The Total Employed column does not contain any missing data while the other four (Percentage of women total employed; Percentage of white total employed; Percentage of Black or African American employed; Percentage of Asian total employed; Percentage of Hispanic or Latino total employed ) all have same amount of missing values: They all have 200 rows missing and around 37.5% of the rows are missing. With carefully looking at the data, there is no values could be put inside the empty cells. And because all the files have the same missing patterns and position, this should be designed to miss from the data set origin, and we choose to drop all of the rows having missing values. 


## "Employment status of the civilian noninstitutional population by age, sex, and race"(from 2016 to 2020)
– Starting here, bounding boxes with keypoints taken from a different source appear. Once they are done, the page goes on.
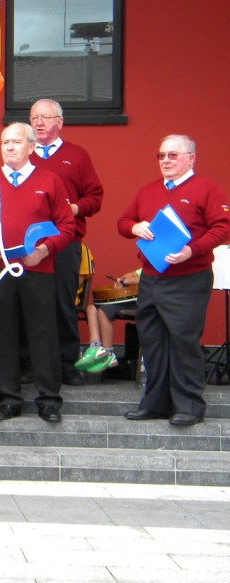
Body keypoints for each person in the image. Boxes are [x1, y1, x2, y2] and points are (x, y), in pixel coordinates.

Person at [118, 134, 230, 426]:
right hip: (152, 278)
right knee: (152, 341)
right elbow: (122, 223)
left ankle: (189, 406)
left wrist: (191, 250)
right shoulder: (147, 191)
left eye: (172, 155)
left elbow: (223, 228)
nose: (165, 161)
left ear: (190, 158)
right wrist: (135, 227)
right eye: (161, 156)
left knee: (183, 342)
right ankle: (155, 403)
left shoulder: (206, 189)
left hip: (189, 277)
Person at [0, 123, 75, 423]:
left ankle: (48, 399)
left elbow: (66, 225)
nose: (8, 147)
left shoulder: (50, 180)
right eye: (4, 141)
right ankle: (7, 399)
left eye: (15, 142)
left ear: (31, 147)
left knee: (42, 334)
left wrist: (44, 251)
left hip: (37, 267)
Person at [28, 99, 104, 386]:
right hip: (30, 245)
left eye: (45, 118)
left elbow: (95, 197)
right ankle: (29, 363)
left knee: (63, 304)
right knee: (32, 303)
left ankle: (66, 363)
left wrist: (73, 209)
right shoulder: (23, 155)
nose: (39, 123)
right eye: (34, 117)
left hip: (65, 242)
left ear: (60, 122)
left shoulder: (77, 156)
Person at [79, 269, 140, 372]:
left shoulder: (160, 267)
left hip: (145, 303)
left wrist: (125, 282)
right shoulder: (147, 265)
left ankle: (107, 353)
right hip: (131, 300)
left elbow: (147, 279)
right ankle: (97, 347)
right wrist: (123, 279)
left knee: (102, 310)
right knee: (93, 309)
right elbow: (133, 274)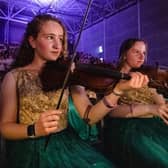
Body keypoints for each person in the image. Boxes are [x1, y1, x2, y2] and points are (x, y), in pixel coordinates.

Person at [0, 15, 147, 168]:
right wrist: (34, 129)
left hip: (65, 143)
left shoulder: (69, 75)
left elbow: (89, 117)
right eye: (50, 37)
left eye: (61, 39)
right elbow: (5, 127)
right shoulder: (14, 77)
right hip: (30, 147)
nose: (58, 45)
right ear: (32, 41)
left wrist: (118, 90)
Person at [104, 38, 168, 168]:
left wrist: (163, 107)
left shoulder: (146, 76)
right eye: (136, 52)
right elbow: (111, 111)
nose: (141, 56)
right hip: (128, 127)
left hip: (153, 121)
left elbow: (159, 102)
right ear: (124, 54)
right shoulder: (113, 77)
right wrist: (150, 108)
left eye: (144, 53)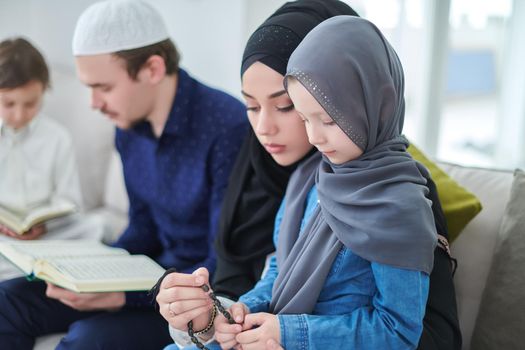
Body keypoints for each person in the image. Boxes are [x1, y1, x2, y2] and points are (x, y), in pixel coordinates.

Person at [156, 2, 460, 350]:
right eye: (251, 107)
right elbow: (276, 271)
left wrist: (289, 333)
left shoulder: (398, 199)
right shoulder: (307, 177)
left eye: (286, 107)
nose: (264, 129)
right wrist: (229, 315)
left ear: (371, 102)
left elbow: (407, 330)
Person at [0, 1, 247, 349]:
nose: (93, 103)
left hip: (190, 301)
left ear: (152, 69)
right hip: (146, 280)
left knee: (87, 341)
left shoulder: (228, 127)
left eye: (103, 87)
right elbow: (142, 230)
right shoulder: (128, 124)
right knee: (8, 299)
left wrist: (121, 297)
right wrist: (89, 274)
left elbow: (224, 264)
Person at [0, 37, 106, 280]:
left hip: (46, 233)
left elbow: (69, 201)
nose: (19, 114)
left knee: (95, 226)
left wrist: (44, 225)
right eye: (8, 103)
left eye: (30, 104)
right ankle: (29, 267)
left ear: (44, 92)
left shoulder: (57, 138)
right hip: (3, 235)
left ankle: (32, 264)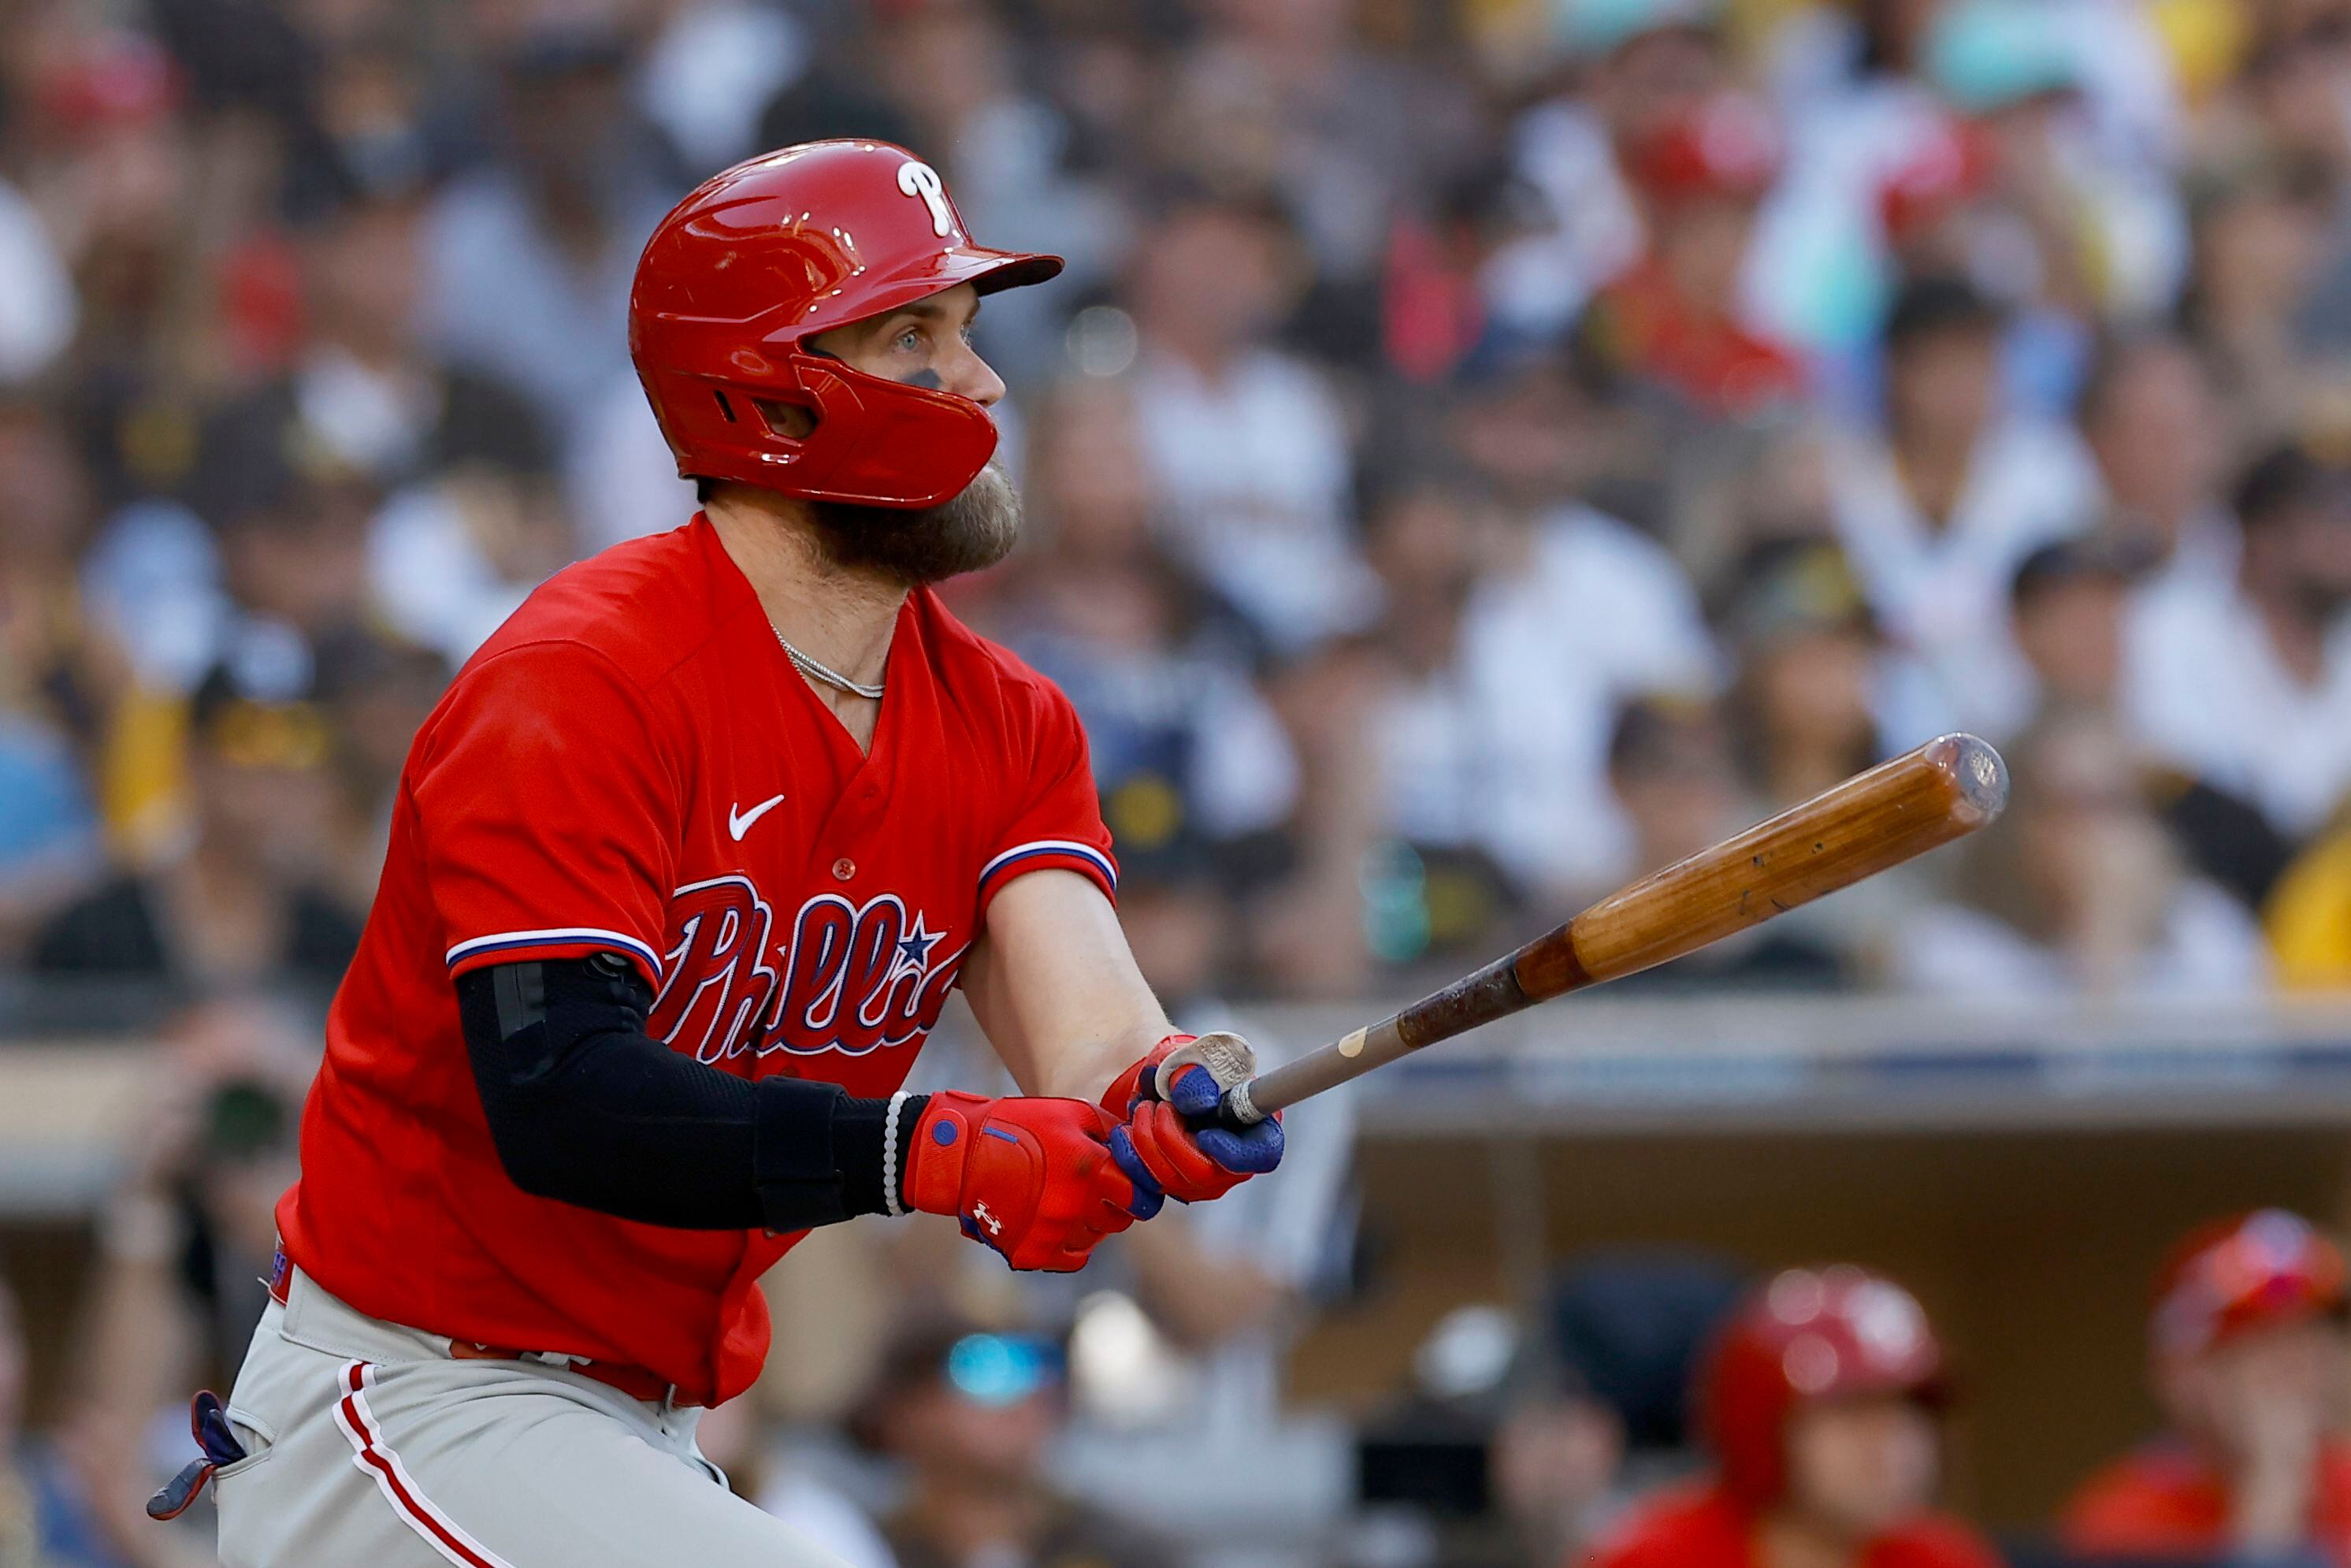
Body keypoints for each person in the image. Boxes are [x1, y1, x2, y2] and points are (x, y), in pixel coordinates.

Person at [178, 143, 1281, 1568]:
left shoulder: (1007, 721)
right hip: (413, 1396)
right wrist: (924, 1153)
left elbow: (1088, 1032)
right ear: (768, 392)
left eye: (965, 333)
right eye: (916, 337)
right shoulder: (581, 677)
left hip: (644, 1427)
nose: (986, 383)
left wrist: (1158, 1093)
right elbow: (564, 1097)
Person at [1585, 1265, 2000, 1568]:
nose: (1894, 1444)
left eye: (1910, 1408)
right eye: (1855, 1411)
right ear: (1762, 1425)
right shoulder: (1660, 1558)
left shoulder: (1943, 1559)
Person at [2061, 1210, 2351, 1567]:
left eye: (2311, 1333)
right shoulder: (2125, 1519)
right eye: (2261, 1341)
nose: (2299, 1362)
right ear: (2180, 1375)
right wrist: (2273, 1494)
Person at [862, 1317, 1179, 1568]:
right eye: (983, 1368)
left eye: (1039, 1365)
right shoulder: (854, 1548)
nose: (1024, 1395)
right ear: (905, 1411)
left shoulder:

```{r, echo=FALSE, fig.width=12, fig.height=8}

df_dash <- readxl::read_excel("data/missing_data/question_01/sex_race_age/2016.xlsx", sheet = 1)

df_dash_NA <- 
  df_dash %>% 
  subset(select = -c(`Age, sex, and race`, Group, Sex)) %>% 
  mutate_all(as.numeric)

plot_missing(df_dash_NA)
plot_missing(df_dash_NA,percent=FALSE)

```

Again, when using the data files from 2016 to 2020, they all generate the missing pattern graphs, we only use the the files in 2016 to do missing pattern analysis:

There is only one column named "Civilian labor force_Unemployed_Percent of labor" has missing values and only have 3 rows contain missing value, and due to the number of records, the percentage is around 0%. When actually take a look at the missing values, they could be calculated by using the unemployment number divided by the total number of people to get the value. Thus for these kind files, we do not drop the rows but fill them by calculating them.


## "Unemployed persons by occupation and sex"

```{r, echo=FALSE, fig.width=12, fig.height=8}
df_dash <- readxl::read_excel("data/missing_data/question_02/Unemployemnt_rate(sex_occupation).xlsx", sheet = 1)

df_dash_NA <- 
  df_dash %>% 
  subset(select = -c(Occupation, Group)) %>% 
  mutate_all(as.numeric)

plot_missing(df_dash_NA)
plot_missing(df_dash_NA,percent=FALSE)


```

Looking at the graphs generated, there are 15 columns containing the missing values, and all have the same missing pattern. They all have 3 rows missing in each column, and the percentage is around 10%. Since all of them have the same missing pattern, it should be designed not to have values in the original data files. Therefore, for these rows, drop them would be the best choice.